Source data:

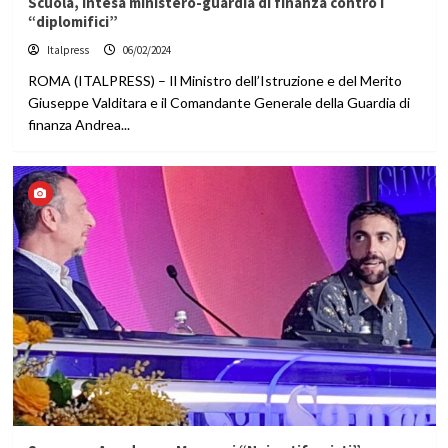
Scuola, intesa ministero-guardia di finanza contro i
“diplomifici”
Italpress
06/02/2024
ROMA (ITALPRESS) – Il Ministro dell’Istruzione e del Merito
Giuseppe Valditara e il Comandante Generale della Guardia di
finanza Andrea...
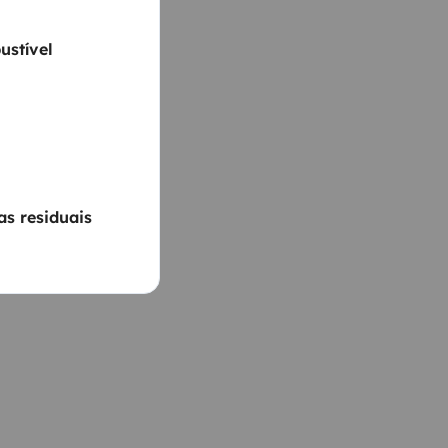
ustível
s residuais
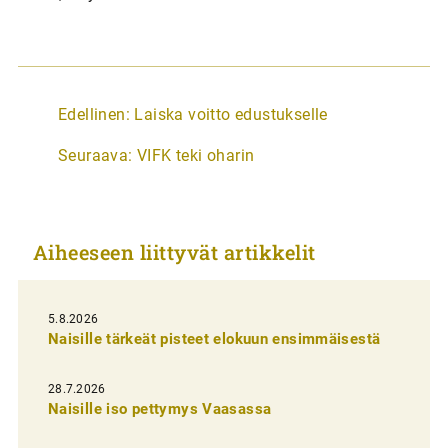
A
Edellinen:
Laiska voitto edustukselle
r
Seuraava:
VIFK teki oharin
t
i
k
Aiheeseen liittyvät artikkelit
k
e
l
5.8.2026
Naisille tärkeät pisteet elokuun ensimmäisestä
i
e
28.7.2026
n
Naisille iso pettymys Vaasassa
s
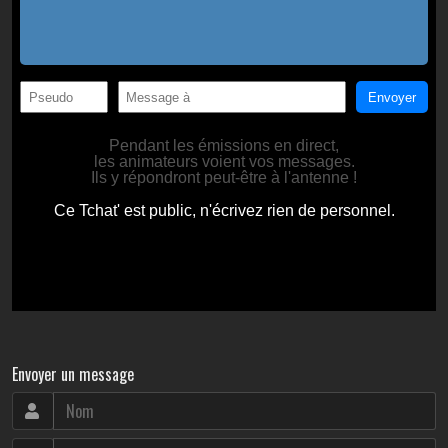
Envoyer un message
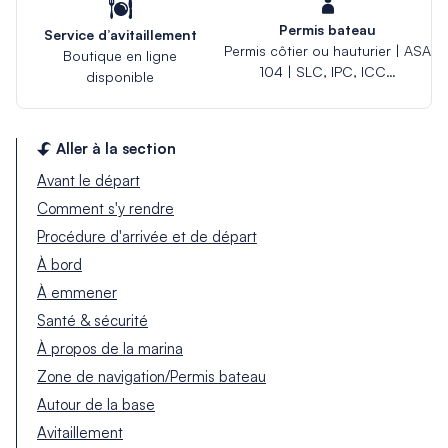
Permis bateau
Service d’avitaillement
Permis côtier ou hauturier | ASA
Boutique en ligne
104 | SLC, IPC, ICC…
disponible
Aller à la section
Avant le départ
Comment s'y rendre
Procédure d'arrivée et de départ
À bord
À emmener
Santé & sécurité
À propos de la marina
Zone de navigation/Permis bateau
Autour de la base
Avitaillement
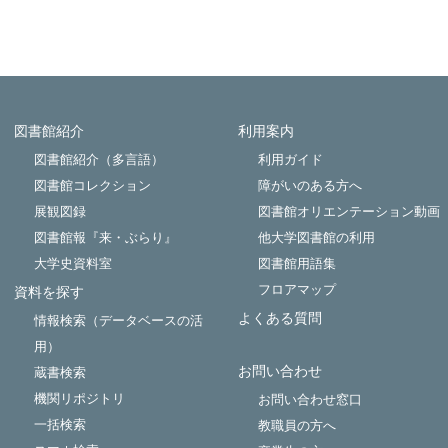
図書館紹介
利用案内
Powered by NetCommons
図書館紹介（多言語）
利用ガイド
図書館コレクション
障がいのある方へ
展観図録
図書館オリエンテーション動画
図書館報『来・ぶらり』
他大学図書館の利用
大学史資料室
図書館用語集
フロアマップ
資料を探す
よくある質問
情報検索（データベースの活
用）
お問い合わせ
蔵書検索
機関リポジトリ
お問い合わせ窓口
一括検索
教職員の方へ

=== Instructions for the task ===
Please rewrite every line of the listing above, replacing "Permis bateau" with "Permis nautique" wherever it appears and keeping everything else the same. Omit the picture markers.

=== Output of the task ===
Scuola, intesa ministero-guardia di finanza contro i
“diplomifici”
Italpress
06/02/2024
ROMA (ITALPRESS) – Il Ministro dell’Istruzione e del Merito
Giuseppe Valditara e il Comandante Generale della Guardia di
finanza Andrea...
ustível
s residuais
A
Edellinen:
Laiska voitto edustukselle
r
Seuraava:
VIFK teki oharin
t
i
k
Aiheeseen liittyvät artikkelit
k
e
l
5.8.2026
Naisille tärkeät pisteet elokuun ensimmäisestä
i
e
28.7.2026
n
Naisille iso pettymys Vaasassa
s
Envoyer un message
Permis nautique
Service d’avitaillement
Permis côtier ou hauturier | ASA
Boutique en ligne
104 | SLC, IPC, ICC…
disponible
Aller à la section
Avant le départ
Comment s'y rendre
Procédure d'arrivée et de départ
À bord
À emmener
Santé & sécurité
À propos de la marina
Zone de navigation/Permis nautique
Autour de la base
Avitaillement
図書館紹介
利用案内
Powered by NetCommons
図書館紹介（多言語）
利用ガイド
図書館コレクション
障がいのある方へ
展観図録
図書館オリエンテーション動画
図書館報『来・ぶらり』
他大学図書館の利用
大学史資料室
図書館用語集
フロアマップ
資料を探す
よくある質問
情報検索（データベースの活
用）
お問い合わせ
蔵書検索
機関リポジトリ
お問い合わせ窓口
一括検索
教職員の方へ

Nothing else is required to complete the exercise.